You Will Know Me By My Mediocrity

As I have already noted on this blog, I’m not the brightest bulb in the pack.  In fact, I’m quite mediocre compared to most of my graduate student colleagues and many of my students.  Part of that mediocrity, it occurred to me yesterday, stems from my upbringing.  Unlike many of my students and some of my friends, I am not the first person in my family to graduate from college.  My dad went to university, as did his parents–one went to Stanford and the other to Berkeley, for pete’s sake.  So the fact that I am now pursuing a PhD is hardly remarkable.  And despite my family’s collegiate history, I also did not grow up in a notably intellectual household.  The TV was always on; my mom listened to oldies, not NPR; the first “opera” I went to was actually Phantom of the Opera.  As I moved through the stages of academia, I came to know more and more people whose youth was spent in much more sophisticated environments–hosting guests in the parlor, going to the theatre (note the spelling), finding stacks of The New Yorker instead of Sports Illustrated in the bathroom, etc..
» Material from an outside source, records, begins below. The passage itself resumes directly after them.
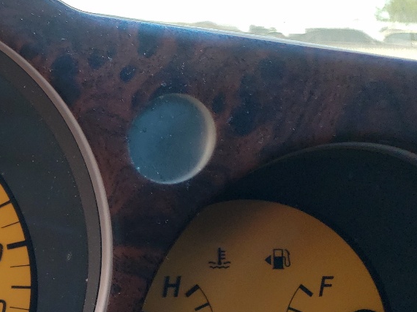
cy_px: 257
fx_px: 879
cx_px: -145
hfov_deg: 23.2
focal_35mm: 73
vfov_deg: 19.9
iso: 50
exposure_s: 1/357
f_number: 1.5
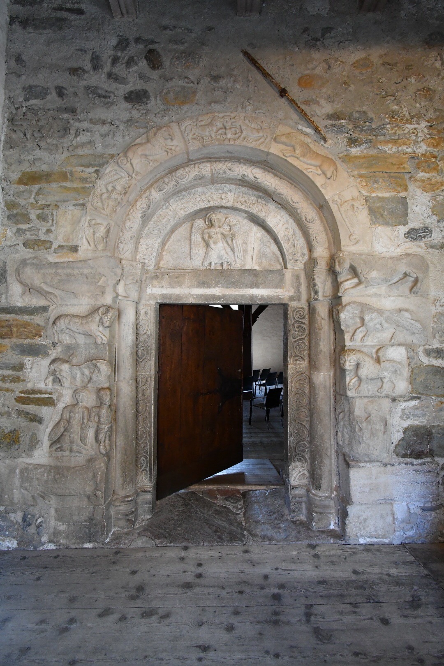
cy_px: 333
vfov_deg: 100.4
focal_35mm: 15
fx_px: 277
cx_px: 222
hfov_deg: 77.3
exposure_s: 1/125
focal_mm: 10
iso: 2200
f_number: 8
This particular life path has contributed to my mediocrity.  Unlike first-in-family students, I am not driven by a sense of family pride and purpose, the sort of relentless I’m-going-to-show-the-world-what-my-family-can-do motivation that I see in some of my friends and students.  I also don’t have the pressure of expectations that might come from growing up in an intellectual household; no one will be disappointed if I never publish a book or get a university job.  And so I float along, knowing that my family has given me every opportunity possible, but not entirely sure what I should do with those opportunities.

And that’s why I’m so frustrated: because I lack the imagination and creativity to do something remarkable with the freedom and opportunities I’ve been given.  I’m not constrained by family poverty or family expectations; I’m constrained by my own dullness.  That’s the source of my mediocrity, and I’m not sure how or whether I can get past that.

At the end of the day, of course, it’s not some earth-shattering problem.  I do my work, walk my dog, love my spouse: life is good.  Most of the time, that’s enough for me.